Hassan Diab a fait l’annonce dans une allocution télévisée à la nation du Moyen-Orient qui est actuellement engloutie dans une crise financière majeure.
Le Liban a une euro-obligation de 1,2 milliard de dollars (900 millions de livres sterling) due le 9 mars, mais M. Diab a déclaré que le paiement serait désormais suspendu, à la suite des pourparlers du cabinet.
Il a affirmé que les réserves de devises étrangères ont atteint des niveaux critiques et que l’argent est nécessaire pour répondre aux besoins fondamentaux du peuple libanais.
La dette a atteint 90 milliards de dollars, soit 170% du PIB (produit intérieur brut), ce qui en fait l’un des plus élevés du monde, a-t-il affirmé.
Il a également déclaré que la dette totale et les intérêts Liban a dû rembourser en 2020 s’élevait à 4,6 milliards de dollars.
La valeur de sa monnaie locale a baissé d’environ 40% depuis octobre et des manifestations de masse ont eu lieu pendant des mois contre les autorités.
M. Diab a déclaré que le gouvernement libanais âgé de six semaines n’était pas en mesure de payer la dette arrivant à échéance dans les « circonstances actuelles » et qu’il souhaitait restructurer les prêts par le biais de négociations avec ses obligataires.
Mais la décision du gouvernement risque une action en justice par les prêteurs qui pourrait pousser davantage l’économie vers l’effondrement financier.
La crise, où les épargnants se sont vu refuser l’accès complet à l’argent sur leurs comptes bancaires, est considérée comme le plus grand risque pour la stabilité du Liban depuis la fin de la guerre civile de 1975-90.

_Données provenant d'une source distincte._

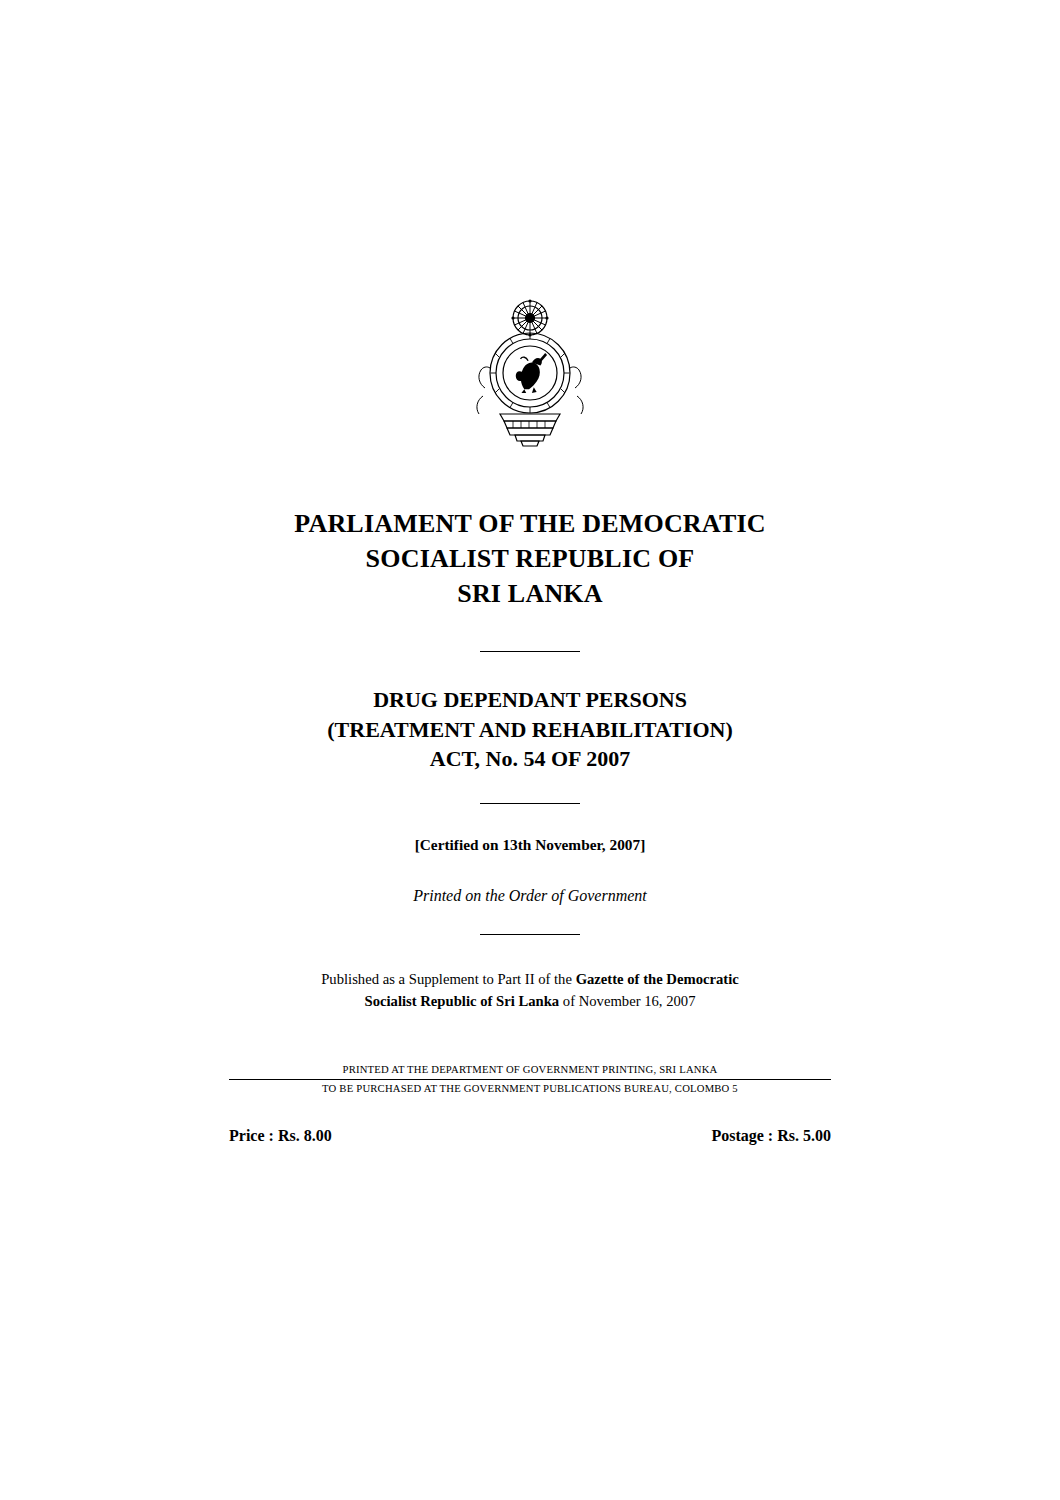PARLIAMENT OF THE DEMOCRATIC
SOCIALIST REPUBLIC OF
SRI LANKA
DRUG DEPENDANT PERSONS
(TREATMENT AND REHABILITATION)
ACT, No. 54 OF 2007
[Certified on 13th November, 2007]
Printed on the Order of Government
Published as a Supplement to Part II of the Gazette of the Democratic
Socialist Republic of Sri Lanka of November 16, 2007
PRINTED AT THE DEPARTMENT OF GOVERNMENT PRINTING, SRI LANKA
TO BE PURCHASED AT THE GOVERNMENT PUBLICATIONS BUREAU, COLOMBO 5
Price : Rs. 8.00 Postage : Rs. 5.00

Les banques ont imposé des contrôles de capitaux paralysants sur les retraits et les transferts d’espèces.
Les opinions sont partagées sur l’opportunité ou non pour le Liban de payer les prêts.

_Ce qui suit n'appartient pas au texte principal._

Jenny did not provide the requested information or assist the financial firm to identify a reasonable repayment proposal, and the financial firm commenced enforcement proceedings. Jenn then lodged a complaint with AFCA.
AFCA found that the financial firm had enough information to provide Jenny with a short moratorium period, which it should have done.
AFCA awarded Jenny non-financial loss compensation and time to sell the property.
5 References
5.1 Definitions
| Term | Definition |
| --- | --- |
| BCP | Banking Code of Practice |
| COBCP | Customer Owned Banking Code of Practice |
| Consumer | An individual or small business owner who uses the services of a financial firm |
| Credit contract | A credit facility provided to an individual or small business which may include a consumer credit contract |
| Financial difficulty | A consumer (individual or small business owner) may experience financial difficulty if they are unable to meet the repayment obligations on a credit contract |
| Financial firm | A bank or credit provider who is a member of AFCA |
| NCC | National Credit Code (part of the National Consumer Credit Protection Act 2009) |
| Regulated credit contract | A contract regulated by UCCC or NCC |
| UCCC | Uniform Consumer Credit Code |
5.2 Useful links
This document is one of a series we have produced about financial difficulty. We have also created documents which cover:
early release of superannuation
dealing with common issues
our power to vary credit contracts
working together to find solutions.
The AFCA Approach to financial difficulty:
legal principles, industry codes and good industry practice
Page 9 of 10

Les banques locales, qui sont le principal prêteur de l’État, disent que les obligations devraient être payées à temps pour protéger la réputation du pays.
Pour d’autres, la diminution des réserves de devises de la banque centrale devrait être économisée pour importer du blé, du carburant et des médicaments dans les prochains mois.
L’euro-obligation libanaise de 1,2 milliard de dollars fait partie d’un portefeuille d’obligations en dollars de 31 milliards de dollars qu’elle souhaiterait restructurer.